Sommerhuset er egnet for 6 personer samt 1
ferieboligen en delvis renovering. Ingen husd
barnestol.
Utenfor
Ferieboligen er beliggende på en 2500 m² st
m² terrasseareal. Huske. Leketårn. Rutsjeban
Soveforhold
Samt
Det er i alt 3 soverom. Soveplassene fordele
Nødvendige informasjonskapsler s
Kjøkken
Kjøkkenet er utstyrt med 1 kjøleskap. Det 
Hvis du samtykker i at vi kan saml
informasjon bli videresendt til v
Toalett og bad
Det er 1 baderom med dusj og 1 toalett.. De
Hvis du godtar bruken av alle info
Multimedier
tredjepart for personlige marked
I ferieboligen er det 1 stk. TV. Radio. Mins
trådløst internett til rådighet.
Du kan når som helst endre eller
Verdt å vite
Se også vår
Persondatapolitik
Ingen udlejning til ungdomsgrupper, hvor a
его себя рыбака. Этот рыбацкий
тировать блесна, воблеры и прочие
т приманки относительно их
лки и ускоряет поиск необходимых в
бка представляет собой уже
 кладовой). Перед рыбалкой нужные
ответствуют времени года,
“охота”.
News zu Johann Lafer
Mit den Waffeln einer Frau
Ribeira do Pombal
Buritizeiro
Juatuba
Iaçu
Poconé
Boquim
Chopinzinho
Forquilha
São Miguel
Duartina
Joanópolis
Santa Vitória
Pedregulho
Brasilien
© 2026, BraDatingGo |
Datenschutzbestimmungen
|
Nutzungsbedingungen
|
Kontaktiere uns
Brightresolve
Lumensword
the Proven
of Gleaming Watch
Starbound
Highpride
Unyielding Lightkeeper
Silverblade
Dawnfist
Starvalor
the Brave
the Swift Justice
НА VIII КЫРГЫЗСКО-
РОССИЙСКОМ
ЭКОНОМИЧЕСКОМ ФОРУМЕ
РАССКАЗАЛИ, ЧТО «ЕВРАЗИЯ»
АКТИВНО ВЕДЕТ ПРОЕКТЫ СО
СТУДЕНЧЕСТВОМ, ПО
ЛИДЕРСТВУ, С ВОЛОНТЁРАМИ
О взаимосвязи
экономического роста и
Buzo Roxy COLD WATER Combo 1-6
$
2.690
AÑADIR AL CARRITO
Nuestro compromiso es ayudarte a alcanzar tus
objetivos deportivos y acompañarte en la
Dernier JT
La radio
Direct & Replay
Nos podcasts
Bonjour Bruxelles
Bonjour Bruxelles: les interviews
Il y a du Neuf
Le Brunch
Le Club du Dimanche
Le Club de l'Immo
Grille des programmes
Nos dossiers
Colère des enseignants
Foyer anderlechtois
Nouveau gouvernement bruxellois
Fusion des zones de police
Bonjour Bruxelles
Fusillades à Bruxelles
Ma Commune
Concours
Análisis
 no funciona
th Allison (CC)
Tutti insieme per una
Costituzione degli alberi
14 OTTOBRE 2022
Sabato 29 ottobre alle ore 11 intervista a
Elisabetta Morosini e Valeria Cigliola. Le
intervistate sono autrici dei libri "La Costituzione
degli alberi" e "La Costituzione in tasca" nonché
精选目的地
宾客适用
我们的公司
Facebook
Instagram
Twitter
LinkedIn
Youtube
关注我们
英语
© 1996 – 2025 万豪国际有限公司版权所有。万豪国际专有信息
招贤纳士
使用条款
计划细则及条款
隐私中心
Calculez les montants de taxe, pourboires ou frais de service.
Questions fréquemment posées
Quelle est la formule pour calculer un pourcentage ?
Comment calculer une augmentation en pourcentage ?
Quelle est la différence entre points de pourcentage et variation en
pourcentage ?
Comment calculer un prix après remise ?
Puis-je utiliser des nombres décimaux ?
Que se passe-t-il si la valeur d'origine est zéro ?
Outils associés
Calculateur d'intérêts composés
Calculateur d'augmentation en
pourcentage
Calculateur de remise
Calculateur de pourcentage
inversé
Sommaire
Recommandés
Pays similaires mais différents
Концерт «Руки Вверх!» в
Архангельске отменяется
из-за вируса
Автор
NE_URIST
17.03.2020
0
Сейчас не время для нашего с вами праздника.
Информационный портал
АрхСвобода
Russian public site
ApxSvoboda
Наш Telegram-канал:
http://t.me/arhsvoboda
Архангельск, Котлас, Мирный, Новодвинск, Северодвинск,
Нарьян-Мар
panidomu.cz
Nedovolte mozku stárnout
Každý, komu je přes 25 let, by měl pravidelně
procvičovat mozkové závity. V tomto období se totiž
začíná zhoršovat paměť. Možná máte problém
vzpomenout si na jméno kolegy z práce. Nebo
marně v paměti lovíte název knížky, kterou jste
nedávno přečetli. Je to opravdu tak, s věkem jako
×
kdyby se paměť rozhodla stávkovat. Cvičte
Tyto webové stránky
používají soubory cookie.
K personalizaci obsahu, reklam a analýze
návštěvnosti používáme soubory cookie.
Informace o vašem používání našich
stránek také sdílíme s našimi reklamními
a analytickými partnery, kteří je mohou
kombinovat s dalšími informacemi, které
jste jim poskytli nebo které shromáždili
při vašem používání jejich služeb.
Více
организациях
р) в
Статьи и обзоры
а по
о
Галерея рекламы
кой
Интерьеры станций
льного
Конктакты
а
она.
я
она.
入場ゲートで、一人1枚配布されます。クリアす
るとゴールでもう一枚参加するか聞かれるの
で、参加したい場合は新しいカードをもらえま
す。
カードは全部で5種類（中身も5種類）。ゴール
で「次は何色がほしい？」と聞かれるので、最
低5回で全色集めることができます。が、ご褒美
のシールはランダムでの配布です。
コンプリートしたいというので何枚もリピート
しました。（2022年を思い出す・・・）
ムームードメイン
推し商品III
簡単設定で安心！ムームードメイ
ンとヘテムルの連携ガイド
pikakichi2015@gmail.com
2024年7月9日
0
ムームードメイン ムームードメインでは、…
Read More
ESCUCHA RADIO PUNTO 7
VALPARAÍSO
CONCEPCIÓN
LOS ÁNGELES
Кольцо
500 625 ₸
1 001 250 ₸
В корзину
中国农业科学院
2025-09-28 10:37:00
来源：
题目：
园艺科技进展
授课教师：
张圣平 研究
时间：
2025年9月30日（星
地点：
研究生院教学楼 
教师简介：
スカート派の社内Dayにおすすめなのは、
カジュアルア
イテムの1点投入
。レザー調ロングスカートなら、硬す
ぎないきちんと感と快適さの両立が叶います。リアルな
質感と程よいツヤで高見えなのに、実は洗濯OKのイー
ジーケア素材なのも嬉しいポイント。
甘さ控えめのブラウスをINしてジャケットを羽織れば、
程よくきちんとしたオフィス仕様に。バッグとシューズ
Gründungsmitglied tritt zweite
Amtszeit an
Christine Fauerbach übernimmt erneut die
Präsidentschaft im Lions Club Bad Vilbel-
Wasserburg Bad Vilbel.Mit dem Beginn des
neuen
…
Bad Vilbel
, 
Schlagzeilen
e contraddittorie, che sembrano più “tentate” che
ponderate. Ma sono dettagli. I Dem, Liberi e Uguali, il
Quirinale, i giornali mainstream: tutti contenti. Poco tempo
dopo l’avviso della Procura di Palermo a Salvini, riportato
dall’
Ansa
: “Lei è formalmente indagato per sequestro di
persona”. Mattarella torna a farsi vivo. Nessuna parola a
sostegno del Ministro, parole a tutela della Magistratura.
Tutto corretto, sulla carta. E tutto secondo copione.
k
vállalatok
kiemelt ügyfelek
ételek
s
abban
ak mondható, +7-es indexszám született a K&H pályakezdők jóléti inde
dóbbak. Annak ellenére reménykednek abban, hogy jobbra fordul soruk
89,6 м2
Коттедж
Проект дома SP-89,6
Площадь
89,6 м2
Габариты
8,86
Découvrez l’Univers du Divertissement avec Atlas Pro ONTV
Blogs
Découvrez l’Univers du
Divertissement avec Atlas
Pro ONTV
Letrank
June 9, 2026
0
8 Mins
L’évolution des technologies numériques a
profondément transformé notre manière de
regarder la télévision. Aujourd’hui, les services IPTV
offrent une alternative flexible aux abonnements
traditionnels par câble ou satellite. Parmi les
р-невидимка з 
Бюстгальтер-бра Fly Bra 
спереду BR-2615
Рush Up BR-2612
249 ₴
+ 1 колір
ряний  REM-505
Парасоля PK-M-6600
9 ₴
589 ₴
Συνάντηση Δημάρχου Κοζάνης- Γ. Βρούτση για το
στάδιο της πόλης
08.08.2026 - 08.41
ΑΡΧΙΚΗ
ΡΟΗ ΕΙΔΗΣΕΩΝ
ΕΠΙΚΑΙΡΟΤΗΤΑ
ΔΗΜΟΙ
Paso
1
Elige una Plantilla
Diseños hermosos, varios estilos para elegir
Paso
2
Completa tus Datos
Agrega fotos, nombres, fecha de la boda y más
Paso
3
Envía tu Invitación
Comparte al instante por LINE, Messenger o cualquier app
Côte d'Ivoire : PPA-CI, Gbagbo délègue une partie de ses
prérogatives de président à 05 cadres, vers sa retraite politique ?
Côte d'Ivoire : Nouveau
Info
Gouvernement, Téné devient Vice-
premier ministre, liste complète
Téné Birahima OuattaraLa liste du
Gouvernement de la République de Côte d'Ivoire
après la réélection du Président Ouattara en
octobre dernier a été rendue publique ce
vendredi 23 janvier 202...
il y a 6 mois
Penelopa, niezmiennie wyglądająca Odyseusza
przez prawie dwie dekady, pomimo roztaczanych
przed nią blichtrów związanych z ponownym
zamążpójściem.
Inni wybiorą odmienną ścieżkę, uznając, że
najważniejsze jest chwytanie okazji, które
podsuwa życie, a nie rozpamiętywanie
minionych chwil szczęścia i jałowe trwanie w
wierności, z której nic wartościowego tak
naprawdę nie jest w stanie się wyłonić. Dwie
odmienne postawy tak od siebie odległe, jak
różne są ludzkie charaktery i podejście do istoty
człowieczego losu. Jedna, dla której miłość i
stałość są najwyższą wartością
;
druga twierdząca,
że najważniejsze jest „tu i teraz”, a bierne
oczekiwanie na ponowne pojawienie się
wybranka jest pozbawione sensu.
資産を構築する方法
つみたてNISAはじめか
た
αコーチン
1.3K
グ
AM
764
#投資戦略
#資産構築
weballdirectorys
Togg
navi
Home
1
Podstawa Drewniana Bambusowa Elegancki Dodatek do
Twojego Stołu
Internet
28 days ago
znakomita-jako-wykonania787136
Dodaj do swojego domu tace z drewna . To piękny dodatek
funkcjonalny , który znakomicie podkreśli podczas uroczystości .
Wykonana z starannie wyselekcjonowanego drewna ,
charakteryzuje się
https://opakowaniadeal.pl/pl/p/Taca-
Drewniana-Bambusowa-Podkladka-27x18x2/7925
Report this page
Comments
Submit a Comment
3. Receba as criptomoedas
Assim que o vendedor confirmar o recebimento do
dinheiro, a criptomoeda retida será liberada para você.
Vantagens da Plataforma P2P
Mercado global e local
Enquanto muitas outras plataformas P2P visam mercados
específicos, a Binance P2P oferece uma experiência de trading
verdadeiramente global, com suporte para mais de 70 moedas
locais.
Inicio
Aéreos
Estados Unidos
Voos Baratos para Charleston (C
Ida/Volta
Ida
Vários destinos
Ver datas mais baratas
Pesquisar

= WHAT IS BEING ASKED =
Take every line from the listing above that includes the word "Bambusowa" and copy it.

= EXERCISE RESULT =
Podstawa Drewniana Bambusowa Elegancki Dodatek do
Drewniana-Bambusowa-Podkladka-27x18x2/7925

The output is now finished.